:: PAGE ::

Joe had had the summer of his lifetime. He liked England, and he admired the English, even if he found them hard to love. He was exhilarated by operational training, and especially by flying. The war was for him not only a struggle of good against evil, it was also a contest, not unlike a long, drawn-out hockey or football game. He engaged people easily, as he had in Preston and the West. He sounded opinion in the shops and the pubs, read the newspapers voraciously, and talked endlessly with his fellow servicemen about their training and equipment. He wanted to understand the public mood, how England was organizing for war, and the technical and strategic necessities for winning it. If he overestimated the English public’s unity of purpose and commitment in “the people’s war,” it was more likely because it bolstered his own than because he had uncritically accepted the government and media line.
Writing letters was a way of organizing his thoughts on those issues of crucial importance to him. BCATP training had made a Canadian of him. Operational training gave him a Commonwealth perspective. He gained a sense of solidarity with the other Dominions, which seemed, like Canada and in contrast to Britain, more fortunately blessed by modernity and prosperity, and less burdened by class distinction.
It was Joe’s good fortune to have family in England and a home to visit that was in complete contrast to life at his station. Most Canadians were not so lucky. For Joe, Midfield was a refuge. At Finningley, his work in the air was demanding and dangerous. Off duty he threw himself into rugged sports by day, and rowdy pub sessions at night. All the while he was forging a fellowship of airmen and a fraternity of air observers. Leave time in London was a non-stop round of searching out friends, going to plays, and wandering the streets. Joe loved London. To him it was the world’s greatest city and he couldn’t get enough of it. At Midfield he could reconnect with mannered and cultivated people (particularly the women), and through them indirectly with his own family in Montreal. He engaged in cultured conversation in the garden and at table, and he enjoyed the comforts of a good home well supplied with whisky and cigars.

:::
:: MATERIAL ::

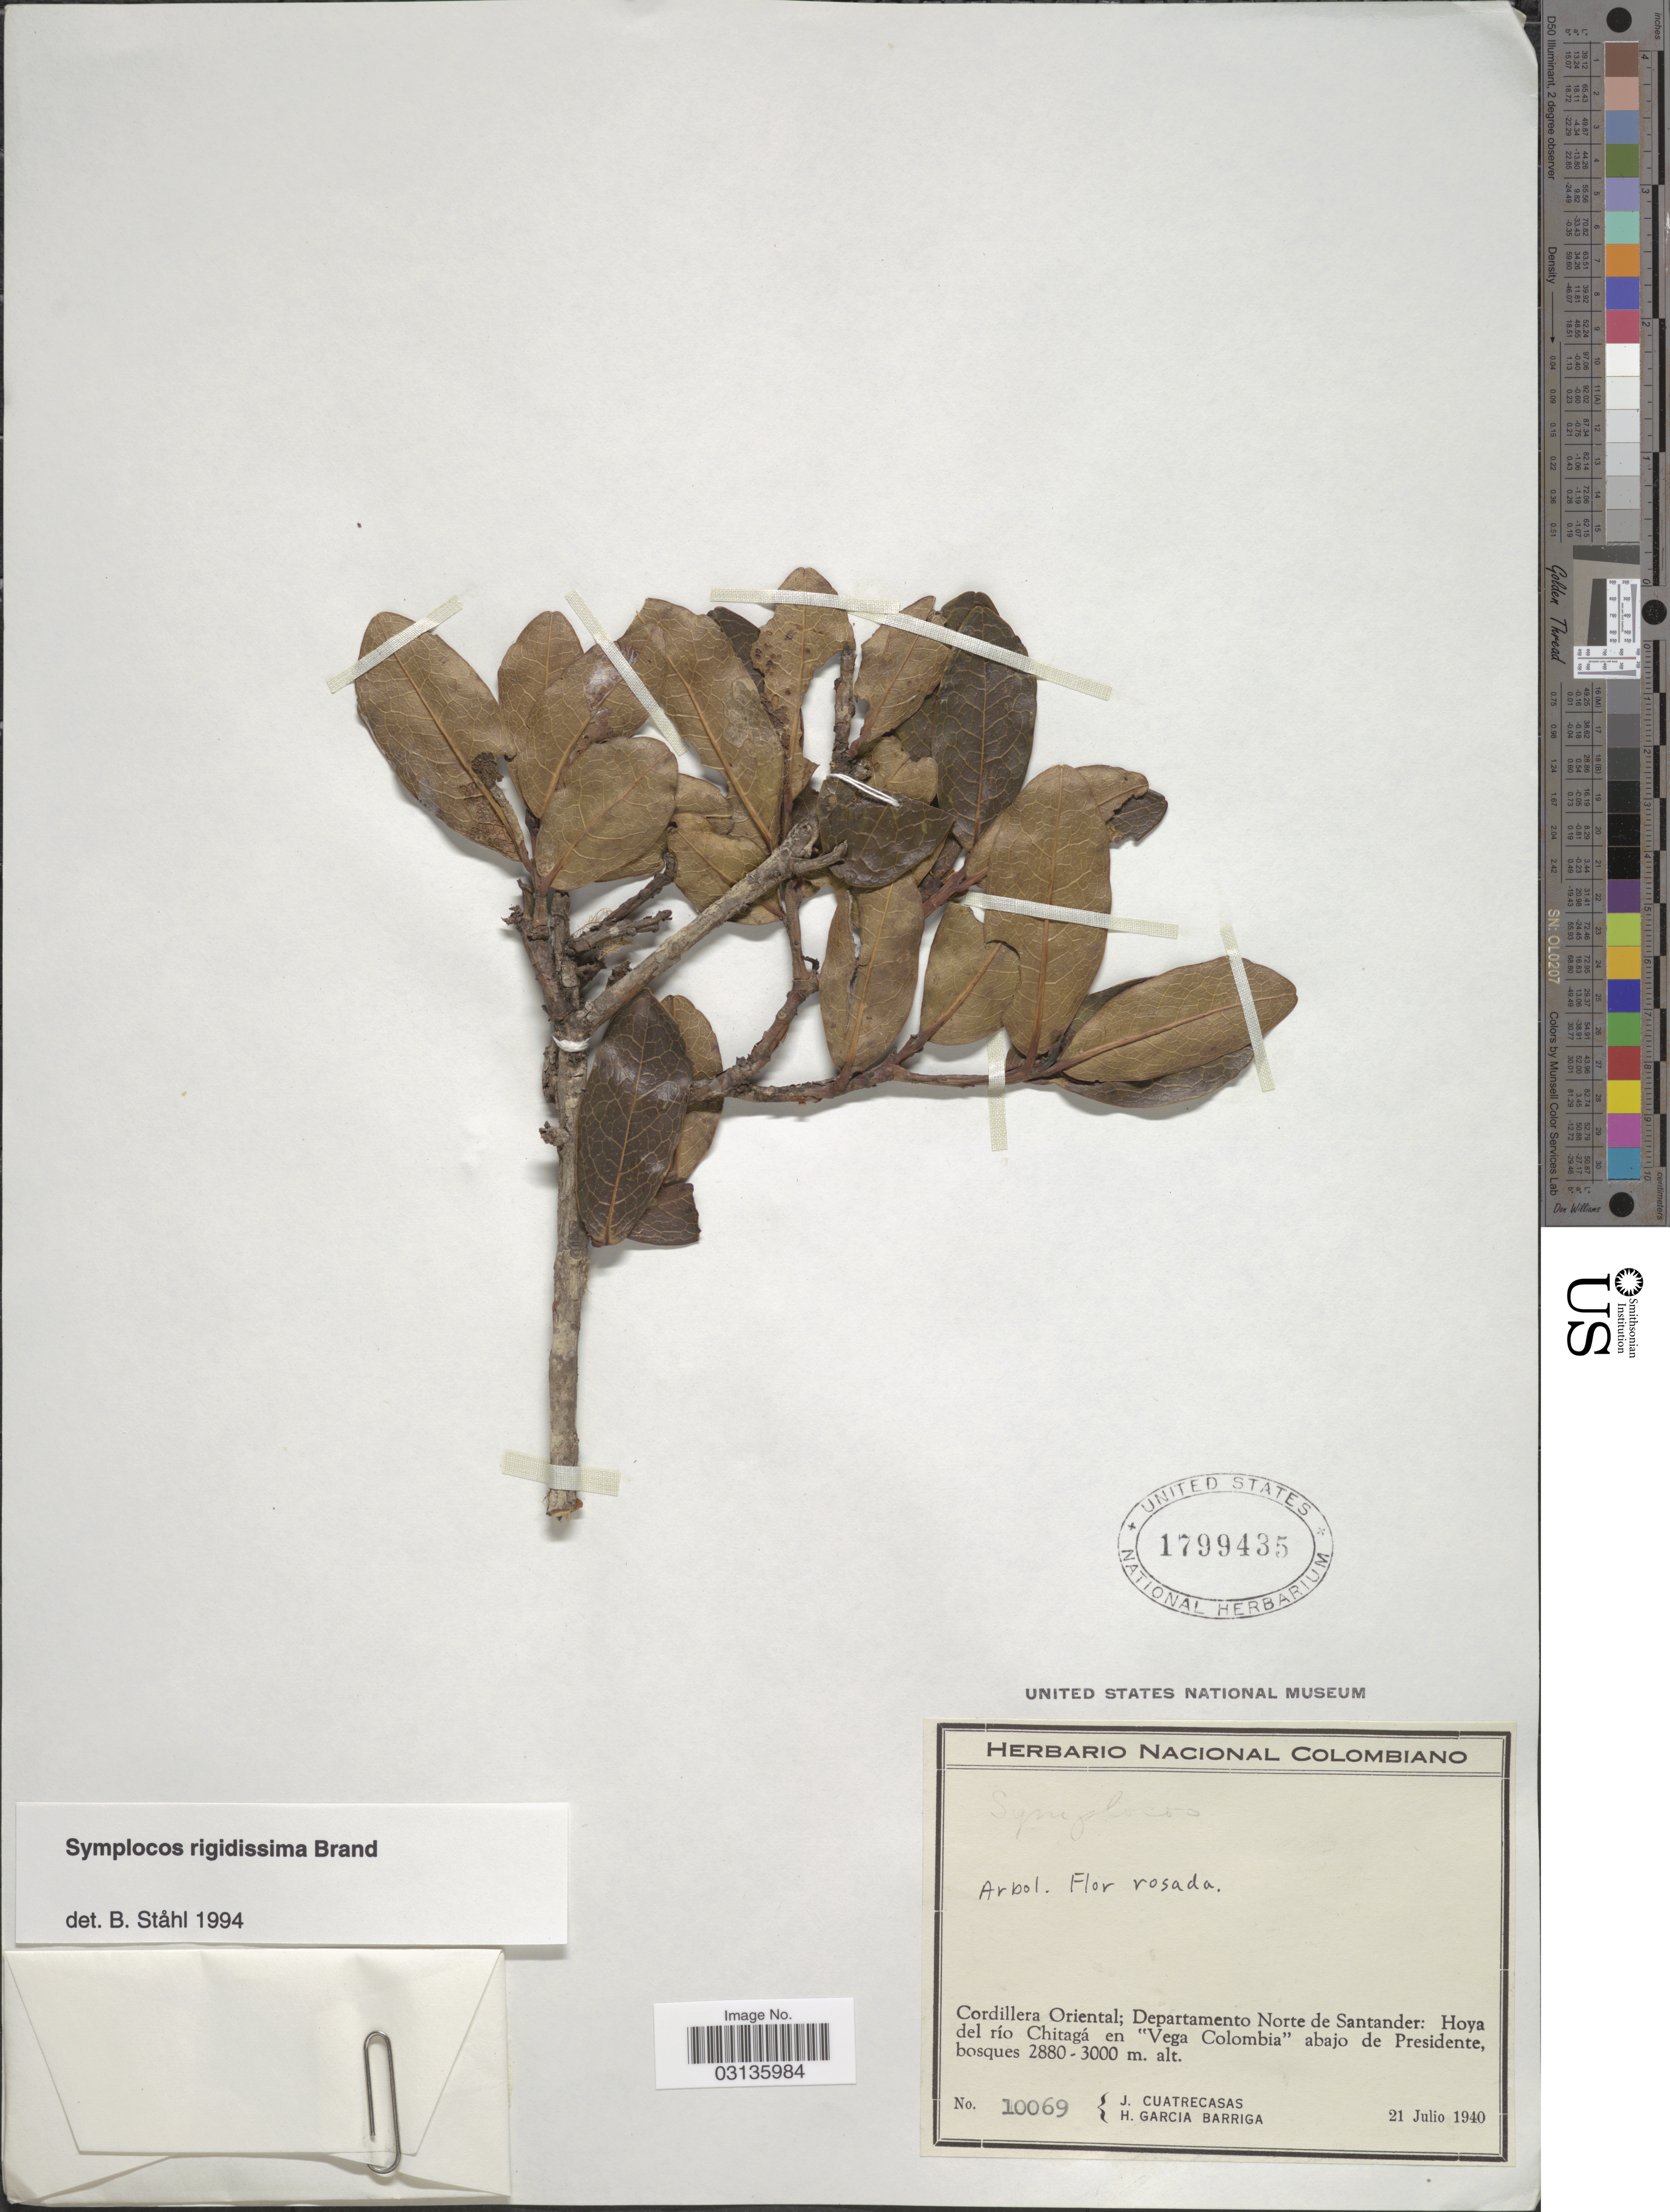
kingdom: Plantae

:::

REQUIRED WORK
Carry the passage about Joe's wartime summer in England forward, starting right after its final sentence.

OUTPUT
Moreover, there was tennis, swimming, picnics, and dinners with Janine. She was a girl he could be proud to take for a nice dinner at the Midland Hotel in Manchester. She was classy, but their relationship remained platonic, whatever longings they had for each other. Janine was too close to being family, and too well supervised at Midfield. And Joe wanted no commitments, especially in wartime. Better Cecily from afar, perhaps, than Janine close by. Midfield gave Joe grounding and stability, kept him on the straight and level, and it would continue to do so. For three months in the spring and summer of 1941, Joe caromed between the intensity and dangers of training at Finningley, the delights of London, and the refuge and intimacy of Midfield.
What lay in store for Joe, and how well was he prepared for it? Much of his flying at Finningley had constituted a refresher course in navigation, bombing, and gunnery, although in larger aircraft. His night flying training had consisted of two navigation flights and one bombing practice. He had completed three practice raids averaging four hours each. Joe’s operational training was typical of what the other trainees from Canada got.
Night flying had been limited at OTUs all summer due to the short period of night darkness, landing field limitations, and restrictions on non-operational flying. There were still many ground instructors with no operational experience who taught navigation and meteorology from a theoretical rather than practical perspective. Flying training was insufficiently realistic. Flying was not done at operational heights, there was little or no engagement with searchlight batteries, and even the final training flights were considerably shorter than operational flights would be. Air observers had no in-flight mentors because, unlike the situation with pilots and WO/AGs, there was only one per aircraft. Parachute practice was limited to jumping off a wall, there being enough ways of losing highly trained men without adding live jumps from the air. Not included at all in the curriculum was radio navigation because the RAF had not thought it necessary to develop the appropriate devices and systems for that until far too late, and in any event long after the Luftwaffe had done so.
Canadians would now make a significant contribution to Bomber Command’s offensive. Close to two thousand Canadian graduates of the Air Training Program had arrived in Britain by May. Nearly a quarter of them were air observers, more than the British AO schools had graduated by that time. The roughly 275 Canadian air observers who had arrived in March and April passed out of operational training in June and July, just as Bomber Command’s strategic air offensive was being ramped up. Those Canadian air observers were a major addition to Bomber Command’s total strength of about five hundred aircrews, not only in numbers but also in their qualifications as navigators. If their map-reading skills needed improvement, they were thought to be strong in the other skills, especially astro-navigation. They had arrived in numbers none too soon, as there were already glimmerings within Bomber Command that too many bombs were falling far from their intended targets.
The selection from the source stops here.